▶ _WHAT IS BEING ASKED_: Retype the data exactly, skipping any picture in it.

Collected data:

■ ■ ■

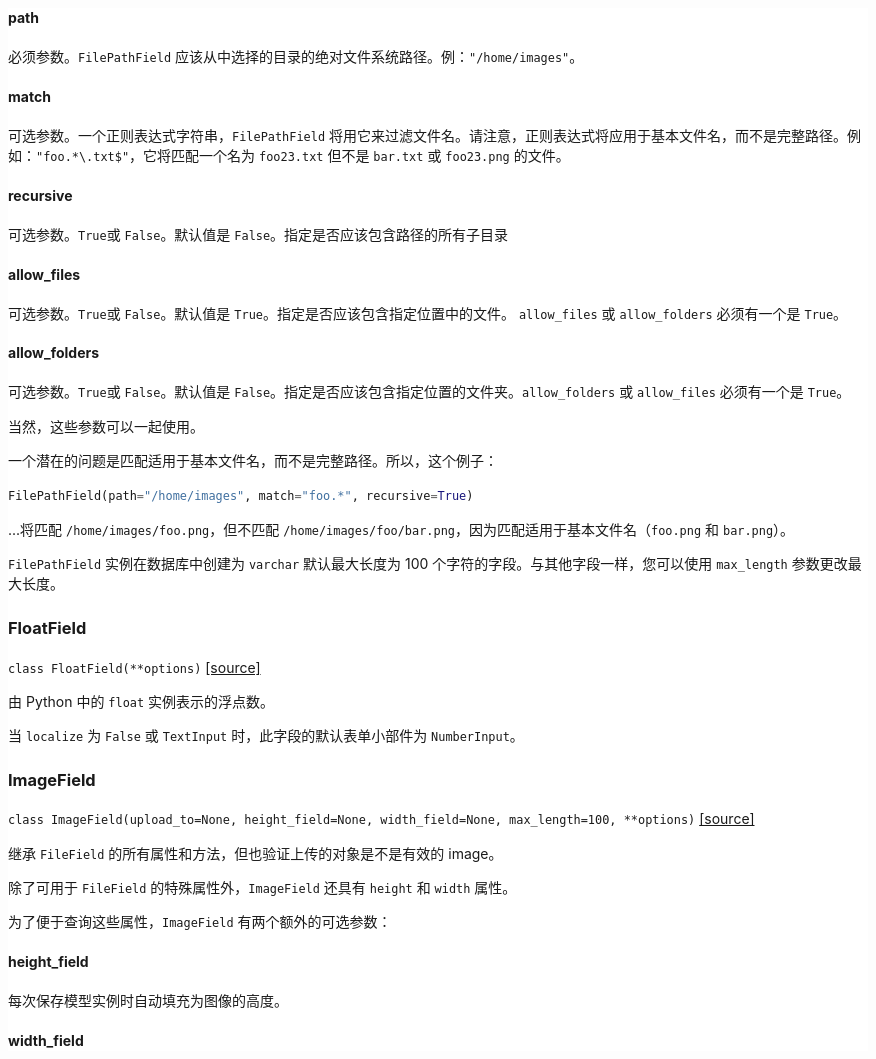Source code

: #### path

必须参数。`FilePathField` 应该从中选择的目录的绝对文件系统路径。例：`"/home/images"`。

#### match

可选参数。一个正则表达式字符串，`FilePathField` 将用它来过滤文件名。请注意，正则表达式将应用于基本文件名，而不是完整路径。例如：`"foo.*\.txt$"`，它将匹配一个名为 `foo23.txt` 但不是 `bar.txt` 或 `foo23.png` 的文件。

#### recursive

可选参数。`True`或 `False`。默认值是 `False`。指定是否应该包含路径的所有子目录

#### allow_files

可选参数。`True`或 `False`。默认值是 `True`。指定是否应该包含指定位置中的文件。 `allow_files` 或 `allow_folders` 必须有一个是 `True`。

#### allow_folders

可选参数。`True`或 `False`。默认值是 `False`。指定是否应该包含指定位置的文件夹。`allow_folders` 或 `allow_files` 必须有一个是 `True`。

当然，这些参数可以一起使用。

一个潜在的问题是匹配适用于基本文件名，而不是完整路径。所以，这个例子：

``` python
FilePathField(path="/home/images", match="foo.*", recursive=True)
```

...将匹配 `/home/images/foo.png`，但不匹配 `/home/images/foo/bar.png`，因为匹配适用于基本文件名（`foo.png` 和 `bar.png`）。

`FilePathField` 实例在数据库中创建为 `varchar` 默认最大长度为 100 个字符的字段。与其他字段一样，您可以使用 `max_length` 参数更改最大长度。

### FloatField

`class FloatField(**options)` [[source]](https://docs.djangoproject.com/zh-hans/2.0/_modules/django/db/models/fields/#FloatField)

由 Python 中的 `float` 实例表示的浮点数。

当 `localize` 为 `False` 或 `TextInput` 时，此字段的默认表单小部件为 `NumberInput`。

### ImageField

`class ImageField(upload_to=None, height_field=None, width_field=None, max_length=100, **options)` [[source]](https://docs.djangoproject.com/zh-hans/2.0/_modules/django/db/models/fields/files/#ImageField)

继承 `FileField` 的所有属性和方法，但也验证上传的对象是不是有效的 image。

除了可用于 `FileField` 的特殊属性外，`ImageField` 还具有 `height` 和 `width` 属性。

为了便于查询这些属性，`ImageField` 有两个额外的可选参数：

#### height_field

每次保存模型实例时自动填充为图像的高度。

#### width_field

■ ■ ■

▶ _REPLY TO THE TASK_:
Source code

: #### path

必须参数。`FilePathField` 应该从中选择的目录的绝对文件系统路径。例：`"/home/images"`。

#### match

可选参数。一个正则表达式字符串，`FilePathField` 将用它来过滤文件名。请注意，正则表达式将应用于基本文件名，而不是完整路径。例如：`"foo.*\.txt$"`，它将匹配一个名为 `foo23.txt` 但不是 `bar.txt` 或 `foo23.png` 的文件。

#### recursive

可选参数。`True`或 `False`。默认值是 `False`。指定是否应该包含路径的所有子目录

#### allow_files

可选参数。`True`或 `False`。默认值是 `True`。指定是否应该包含指定位置中的文件。 `allow_files` 或 `allow_folders` 必须有一个是 `True`。

#### allow_folders

可选参数。`True`或 `False`。默认值是 `False`。指定是否应该包含指定位置的文件夹。`allow_folders` 或 `allow_files` 必须有一个是 `True`。

当然，这些参数可以一起使用。

一个潜在的问题是匹配适用于基本文件名，而不是完整路径。所以，这个例子：

``` python
FilePathField(path="/home/images", match="foo.*", recursive=True)
```

...将匹配 `/home/images/foo.png`，但不匹配 `/home/images/foo/bar.png`，因为匹配适用于基本文件名（`foo.png` 和 `bar.png`）。

`FilePathField` 实例在数据库中创建为 `varchar` 默认最大长度为 100 个字符的字段。与其他字段一样，您可以使用 `max_length` 参数更改最大长度。

### FloatField

`class FloatField(**options)` [[source]](https://docs.djangoproject.com/zh-hans/2.0/_modules/django/db/models/fields/#FloatField)

由 Python 中的 `float` 实例表示的浮点数。

当 `localize` 为 `False` 或 `TextInput` 时，此字段的默认表单小部件为 `NumberInput`。

### ImageField

`class ImageField(upload_to=None, height_field=None, width_field=None, max_length=100, **options)` [[source]](https://docs.djangoproject.com/zh-hans/2.0/_modules/django/db/models/fields/files/#ImageField)

继承 `FileField` 的所有属性和方法，但也验证上传的对象是不是有效的 image。

除了可用于 `FileField` 的特殊属性外，`ImageField` 还具有 `height` 和 `width` 属性。

为了便于查询这些属性，`ImageField` 有两个额外的可选参数：

#### height_field

每次保存模型实例时自动填充为图像的高度。

#### width_field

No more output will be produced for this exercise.